Santam argued businesses must be able to prove direct, localised causation due to the outbreak and said it cannot insure against economic losses suffered due to Covid-19.

Coutts said, typically, Santam viewed March 28 (the day after lockdown was instituted) as the decider: if clients suffer losses before or after that date, they are likely to have a claim. Insisting that Santam has adopted the “right view”, he said it was certain about its policy wording.

“We’re certain about what we’ve communicated to the market. But we do feel for these businesses, we’re empathetic to what they are going through. We’re not heartless. We always look for reasons to pay claims,” Dilotsotlhe said.

Open to interpretation

Grevler, though, conceded there was ambiguity. “It’s not unfair to say the wording is not, absolutely, 100% clear because the wordings were never written with the national lockdown scenario in mind. It wasn’t considered at the time as even remotely possible. They were written with the concept of a very localised outbreak of an infection causing interruption. Had we known this was the type of events we would cover it would certainly be in everyone’s interests to be absolutely specific.”

Coutts said one of the extensions, covering shark attacks, was sold as part of a “bucket” of other contingencies and kicks in when coastal businesses are shut due to beach closures.

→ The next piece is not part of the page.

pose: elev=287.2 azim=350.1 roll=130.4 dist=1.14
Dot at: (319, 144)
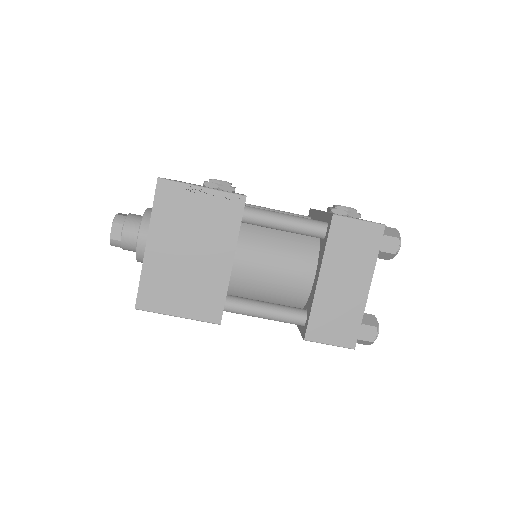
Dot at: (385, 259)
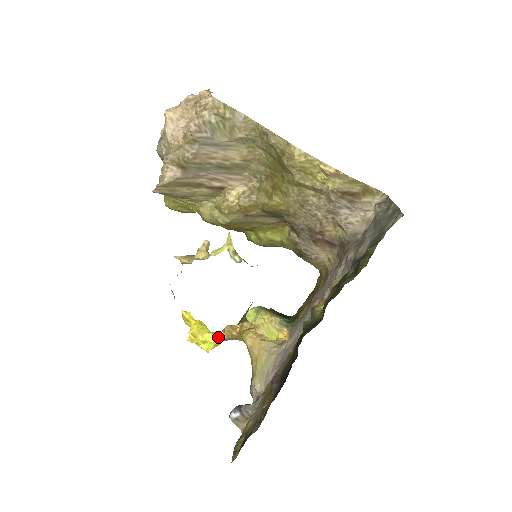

The policy wording makes no mention of direct causality though, nor of localised outbreaks of disease (or wildlife attacks, for that matter), but the losses would never have occurred without the lockdown: they were incurred because of, or due, to the virus. By extension, hospitality and tourism collapsed because a virus had caused widespread panic and fear, necessitating a government lockdown, resulting in economic loss.

Asked why policies stipulated losses suffered within a radius, Grevler said radius was not relevant. “It speaks to the local nature of the claim. We’re only asking the policyholder to show their business was interrupted by a specific case of Covid.”

He said, in the interest of all parties, it was important to obtain legal certainty as expeditiously as possible. And while Santam had no interest or intention in delaying court proceedings, if it lost, they would take the matter on appeal.

Professor Birgit Kuschke, from the Department of Mercantile Law at the University of Pretoria, advises that clients whose claims have been rejected institute action in court as soon as possible to stop prescription. “If all claimants go to the same attorneys, it will be faster and cheaper. Either get in touch with Ryan Woolley and Insurance Claims Africa, Weavind and Weavind, or Stemela Lubbe.”